西洋の「アスベスト」と日本の「石綿」の違いは呼び名の違い

古い物流施設の建築資材として使用されていたアスベストによる問題で、急遽取り壊しとなって建て替えられたという話は、もう20年近く前からよく耳にするようになりました。
物流施設で働く人達にとっては冷暖房完備の職場となる画期的な朗報でしたが、バブル崩壊後の収益難にあえぐ企業にとっては大いなる負担でもありました。

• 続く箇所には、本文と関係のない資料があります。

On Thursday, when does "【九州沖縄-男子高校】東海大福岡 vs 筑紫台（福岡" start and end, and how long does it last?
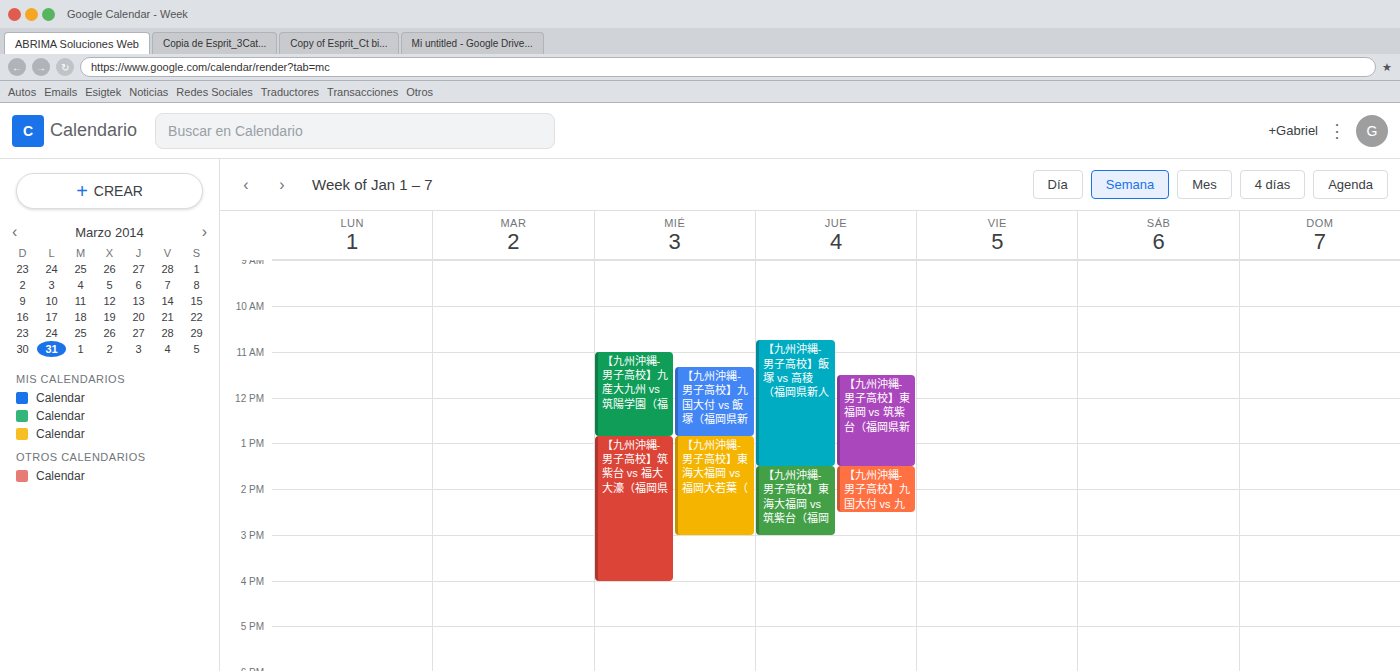
1:30 PM to 3:00 PM, 1 hour 30 minutes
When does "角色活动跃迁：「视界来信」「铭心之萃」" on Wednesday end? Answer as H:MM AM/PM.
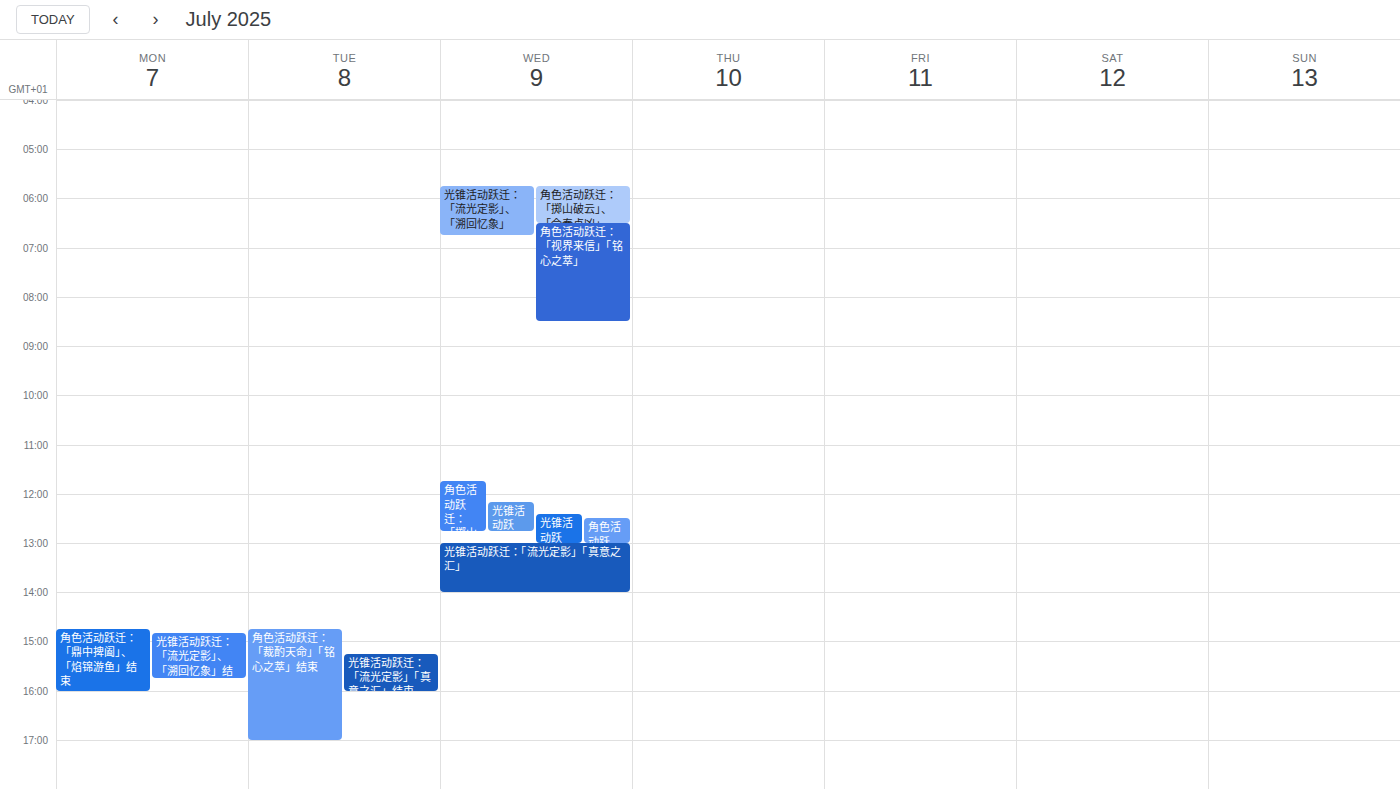
8:30 AM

ところで、この「アスベスト」は最初に情報番組の解説では、学校の理科の時間に使うアルコールランプの炎を受けていた網についている「石綿(いしわた)」という素材と同一の物であるという説明がされていましたが、本当のところどう違うのでしょうか。

「アスベスト」と「石綿」の違いは呼び名の違い

「石綿」と「アスベスト」の違いは、名称の違いであり、どちらも天然のケイ酸塩を主成分とする繊維状の鉱物(蛇紋石や角閃石)から採取される物質の総称、石綿は日本語、アスベストは、オランダ語(asbest)という違いです。

アスベスト=石綿の歴史や逸話

アスベストの歴史は古く、語源はギリシア語まで遡ることができます。
古代エジプトではミイラを包む布として使用され、古代ローマではランプの芯として使用されていました。
マルコポーロの「東方見聞録」には、火に焼けないサラマンダーの皮が鉱物であるという記述があるため、1270年代後半頃にはアスベストの存在は明確であったことが分かります。
古い時代の中国の火浣布(かかんぷ)や、日本の竹取物語にも火鼠の皮衣という逸話でその実在がうかがわれます。
日本の公式な記録としての石綿は、1764年に平賀源内が秩父山中で発見し、布にして幕府に献上したことが記録に残っています。